Our study has several limitations. We performed these studies exclusively in subjects with sickle cell disease, in an effort to identify individuals with sickle cell disease who have impaired vascular function and may be at risk for adverse events. We used appropriate within-group analyses such as correlation analysis, analysis of variance, and linear regression that do not require comparison with a control group; however, our observations cannot be extrapolated to healthy individuals. In order to carry out a complicated study procedure accurately and reproducibly, we did not randomize the order of the vasoactive infusions. This could induce bias if one drug had an effect on the next; however these drugs have short half-lives, there was a wash-out period between infusions, and the skin temperatures before the start of each infusion did not differ significantly. Finally, we observed blood flow in the forearm and temperature of the skin, but how this relates to blood flow in other organs such as the brain or kidney was not assessed. With twenty-five subjects, we had a statistical power of 80% to detect a correlation of r = 0.5 or greater at the p < 0.05 threshold. Correlations less than r = 0.50 may not have been detected.
We observed significant correlations between forearm blood flow and skin temperature while vasodilators were administered, but not while the vasoconstrictor L-NMMA was administered. This could be explained by different mechanisms of skin warming and skin cooling. Skin temperature can be changed by increasing or decreasing the inflow of warmer blood: when the inflow of warmer blood is increased, temperature rises immediately; however, when the inflow of warmer blood is decreased, temperature only begins to fall once passive mechanisms such as radiation, evaporation, conduction and air convection remove heat from the skin surface. An extreme example of this is the thermal response to brachial artery occlusion and release; the cooling phase that occurs after brachial artery occlusion is gradual even though arterial blood flow has ceased (McQuilkin et al., 2009
). During the re-warming phase after release of the occlusion, both skin temperature and arterial blood flow increase rapidly. This illustrates the discordance between blood flow and skin temperature after a vasoconstrictor is administered and exposes a limitation of infrared imaging to detect sudden decreases in blood flow.

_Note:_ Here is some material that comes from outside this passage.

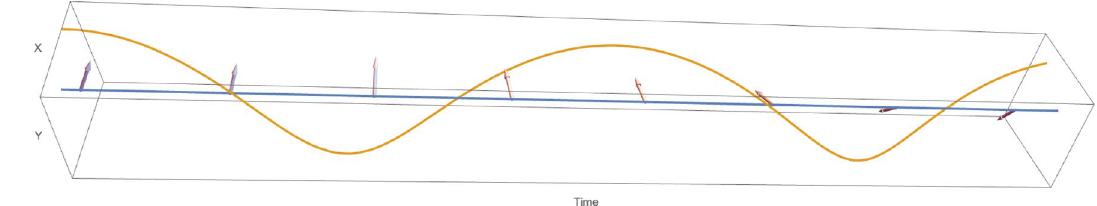
( t ) of the spin T carried along a point making a (cid:31) 3 c / 5 =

Despite this limitation, infrared imaging does offer several technical advantages for the assessment of blood flow in clinical studies. It is non-invasive and relies on passive radiation of infrared energy; there is no transmission of energy or radiation to the subject. Standard venous-occlusion plethysmography perturbs the vascular bed under observation by indentation of the skin with a silastic strain gauge and intermittent occlusion of venous blood flow return from the upper limb and arterial blood flow to the hand by pneumatic cuff inflations. In contrast, infrared imaging requires no contact of the detector with the skin, minimizing potential disturbances to the microcirculation under observation. Infrared imaging allows for nearly continuous image acquisition over time, a feature that would support the quantitative analysis of responses to a vasoactive drugs, reactive hyperemia, or cutaneous blood vessel recruitment.
In summary, infrared imaging technology provides a useful, non-invasive alternative to conventional gold-standard methodology of strain gauge venous occlusion plethysmography, as seen in this clinical investigation of blood flow in human sickle cell disease. This methodology has provided preliminary evidence that basal skin temperature might predict vasodilatory response to an NO donor in adults with sickle cell disease. These findings illustrate the potential of infrared imaging to advance our understanding of vascular dysfunction in sickle cell disease.